If we have P2KH version, the following redeem script is executed to verify the signature:
OP_DUP OP_HASH <pk_script></pk_script> OP_EQUALVERIFY OP_CHECKSIG
If we have P2SH version, the topmost element of the stack popped and hashed using OP_HASH, and the result compared to hash. If the comparison fails, the transaction is invalid. If the comparison succeed the popped element is executed as a script to validate the spend.
Out version are a BUIP039 extension point. They can be signaled with the OutV prefix.
Legacy UTXO can be converted to this new format using the following procedure:
Script pattern | Version | Script |
---|---|---|
OP_DUP OP_HASH160 <pk_hash></pk_hash> OP_EQUALVERIFY OP_CHECKSIG | 0 | pk_hash |
OP_DUP OP_HASH256 <pk_hash></pk_hash> OP_EQUALVERIFY OP_CHECKSIG | 3 | pk_hash |
<pubkey></pubkey> OP_CHECKSIG | 3 | double_sha256(pubkey) |
OP_HASH160 <script_hash></script_hash> OP_EQUAL | 8 | script_hash |
anything | 11 | double_sha256(anything) |
NB: this may require output script to be duplicated in the witness to spend legacy UTXO. This will happen in a very minimal number of cases and is on purpose.
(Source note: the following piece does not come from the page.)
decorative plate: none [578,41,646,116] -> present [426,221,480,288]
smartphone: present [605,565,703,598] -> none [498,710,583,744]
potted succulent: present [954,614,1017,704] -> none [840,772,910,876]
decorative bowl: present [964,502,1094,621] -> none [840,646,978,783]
Witness data can be put in cold storage while UTXO data need to be kept hot as normal node needs to query these data frequently when operating. Because of this, it is desirable to shift as much data as possible from the UTXO set to the witness data.
- Signature malleability are prohibited as per BIP146 - OP_CHECKMULTISIG and OP_CHECKMULTISIGVERIFY dummy argument must be a null vector as per BIP147.
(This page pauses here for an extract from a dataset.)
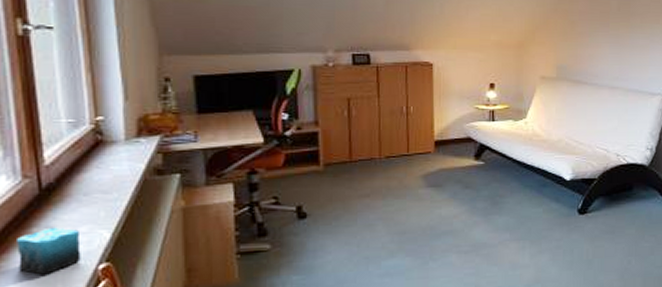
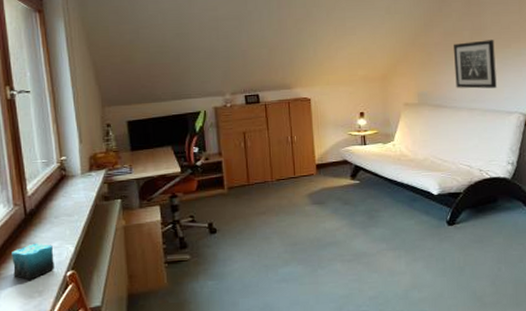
wall art: none [598,12,643,66] -> present [454,40,497,89]

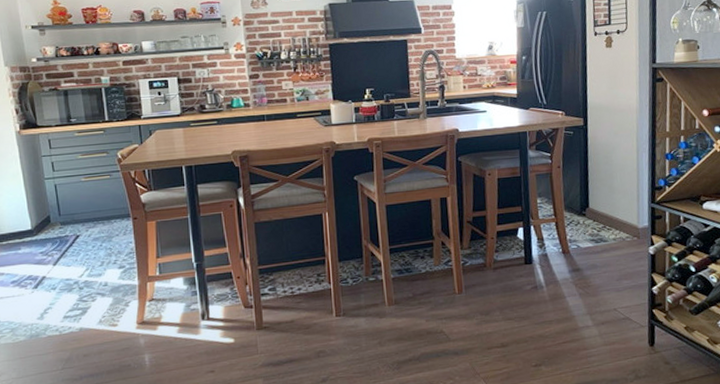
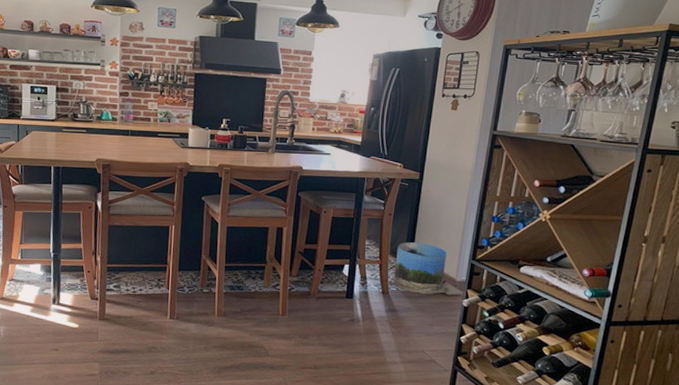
trash can: none [571,192,649,248] -> present [393,242,464,296]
This BUIP keeps thing close to SegWit to minimize sunk cost for actor supporting it. It also reuse the tag system from FlexTrans to ensure the format is extensible, but limit this to the metadata and option field in order to enable BUIP039.
In conclusion, This combine the best part of SegWit (extensibility and privacy using a version/hash pair as output) and FlexTrans (extensibility, compatible UTXO) and allow for BUIP039. In addition, this limits the sunk cost for actors who prepared for SegWit.
EDIT: Revision, removing the lock_time field and reintroducing the sequence one. More revision to come as this converge toward FlexTrans.
EDIT2: Revision.
Output script are now just a hash. This is also an idea from SegWit and allow to shift data from the UTXO set to the witness data. Because this is a hard fork, it can be done in a way that is backward compatible. Inputs now have a metadata field containing optional data identified via a tag. This is a natural extension point for future extension and an ideal place to store optional data such as the sequence field.
EDIT3: Use BUIP039 to extend this transaction format.
EDIT4: Add a global option field which respects the metadata. Leverage it to implement lock_time.
EDIT5: Rework the Out structure to be more compact. Add a rationale section to compare to FlexTrans and SegWit.
EDIT6: Remove comparison to FT and SW as post length is limited.
EDIT7: Use variable size encoding for int all over the place. Define the format.